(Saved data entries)
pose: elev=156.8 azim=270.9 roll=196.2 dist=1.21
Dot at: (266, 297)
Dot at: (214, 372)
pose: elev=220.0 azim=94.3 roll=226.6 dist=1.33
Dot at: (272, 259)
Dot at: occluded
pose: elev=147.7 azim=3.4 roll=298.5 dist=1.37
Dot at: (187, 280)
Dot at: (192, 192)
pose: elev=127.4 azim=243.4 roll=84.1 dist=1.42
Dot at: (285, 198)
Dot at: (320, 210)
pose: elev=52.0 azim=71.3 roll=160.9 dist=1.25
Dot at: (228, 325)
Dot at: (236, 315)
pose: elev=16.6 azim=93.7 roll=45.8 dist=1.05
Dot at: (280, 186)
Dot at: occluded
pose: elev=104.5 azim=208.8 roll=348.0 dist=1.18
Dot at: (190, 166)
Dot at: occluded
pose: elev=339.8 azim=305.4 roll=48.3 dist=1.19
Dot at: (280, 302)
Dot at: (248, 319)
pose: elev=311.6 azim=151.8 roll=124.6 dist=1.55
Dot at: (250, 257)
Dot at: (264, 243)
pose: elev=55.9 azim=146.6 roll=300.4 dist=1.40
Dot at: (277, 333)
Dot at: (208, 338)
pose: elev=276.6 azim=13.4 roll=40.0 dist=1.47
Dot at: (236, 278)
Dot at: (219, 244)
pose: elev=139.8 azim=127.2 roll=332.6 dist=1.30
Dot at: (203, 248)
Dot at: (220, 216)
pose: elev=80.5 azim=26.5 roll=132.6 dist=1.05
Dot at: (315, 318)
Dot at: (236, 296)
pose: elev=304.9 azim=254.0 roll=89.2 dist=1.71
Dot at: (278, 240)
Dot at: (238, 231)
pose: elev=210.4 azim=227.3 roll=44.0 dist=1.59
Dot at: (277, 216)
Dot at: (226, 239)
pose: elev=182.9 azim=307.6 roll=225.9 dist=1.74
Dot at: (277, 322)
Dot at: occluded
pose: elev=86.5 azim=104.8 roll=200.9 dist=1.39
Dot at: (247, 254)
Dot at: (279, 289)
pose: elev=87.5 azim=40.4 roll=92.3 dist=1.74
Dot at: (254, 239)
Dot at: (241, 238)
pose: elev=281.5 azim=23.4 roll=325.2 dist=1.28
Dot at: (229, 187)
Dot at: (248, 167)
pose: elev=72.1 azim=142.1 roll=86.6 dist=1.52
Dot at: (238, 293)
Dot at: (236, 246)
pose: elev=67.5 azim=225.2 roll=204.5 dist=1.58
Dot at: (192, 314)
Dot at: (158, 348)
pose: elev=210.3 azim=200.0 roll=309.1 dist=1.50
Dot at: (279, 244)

◆ To be done ◆
Reproduce the material from the line with "pose: elev=72.1 azim=142.1" through the end of the material, swapping "roll" for "twist" and keeping everything else unchanged.

◆ Output for this task ◆
pose: elev=72.1 azim=142.1 twist=86.6 dist=1.52
Dot at: (238, 293)
Dot at: (236, 246)
pose: elev=67.5 azim=225.2 twist=204.5 dist=1.58
Dot at: (192, 314)
Dot at: (158, 348)
pose: elev=210.3 azim=200.0 twist=309.1 dist=1.50
Dot at: (279, 244)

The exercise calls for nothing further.